The parts of the curve that are define as heat or cold are shown in red and blue shading. Arrows indicate the reference temperature that was use to calculate the curves.
Numerous studies, including that of Lancet, have calculated the death toll from heat and cold by using what is call the minimum mortality temperature (MMT), as the reference temperature.
The MMT is the lowest point of a temperature-mortality curve and is often interpret as the daily average temperature at which there’s the lowest risk of death.
Based on Australia’s findings, I am concerned that the MMT (reference temperature) used in The Lancet study is too high. A reference temperature of 22.4degC, shown in the figure above, meant that almost 90% of Melbourne’s historic daily average temperatures were consider cold. This could translate to a day with an average temperature of 31.4degC, and a night with a minimum temperature of 13.4degC.
In my most recent study, I used a different temperature as the reference temperature. As the reference temperature, I used the median of historical daily temperatures. In my study, cold days in Melbourne were those below 14.7 degrees Celsius. Any daily average temperature above 14.7degC is consider hot.

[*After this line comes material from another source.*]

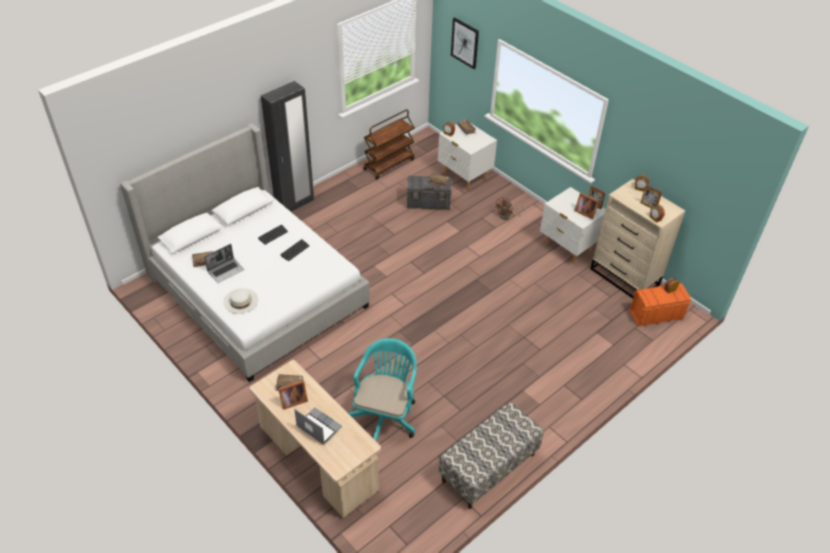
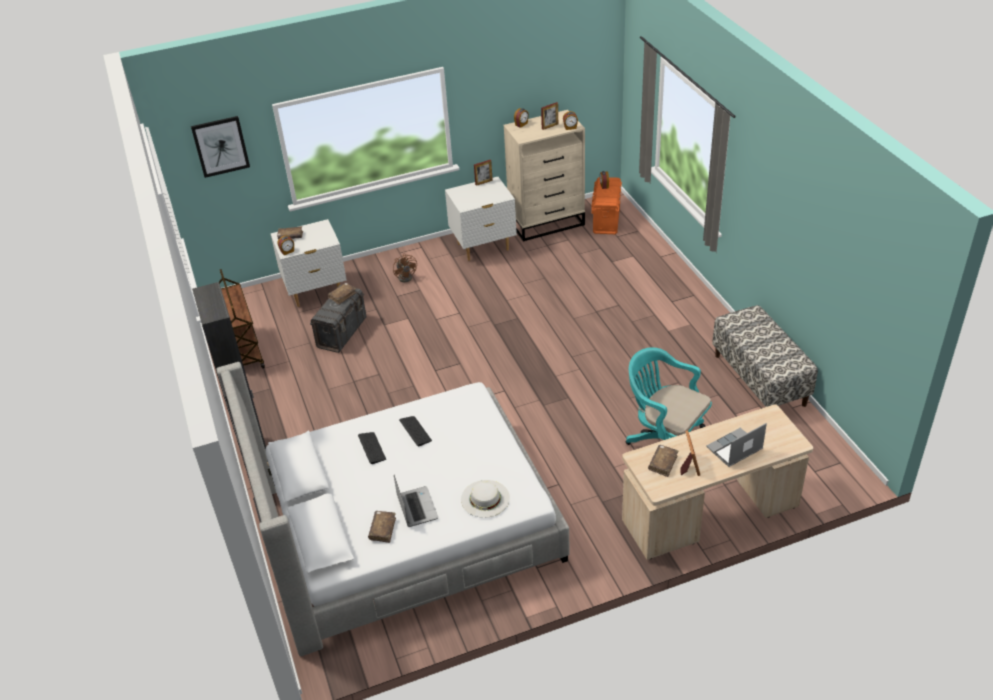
camera: 65 degrees left, 5 degrees down
picture frame [574,193,599,219] -> none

The median temperature is use as the reference temperature. This creates a 50/50 split of what is consider hot and cold.
Compare The Measure Results
To estimate the temperature-related deaths in six climate zones, I also used a different temperature reference. These range from areas experiencing a hot, humid summer in the north to areas experiencing mild/warm summers and cold seasons in Tasmania, the ACT, parts of NSW, and Victoria.
Other studies that I have mentioned included data from many cities around the globe. But only the three largest Australian capitals (Sydney and Melbourne) were use.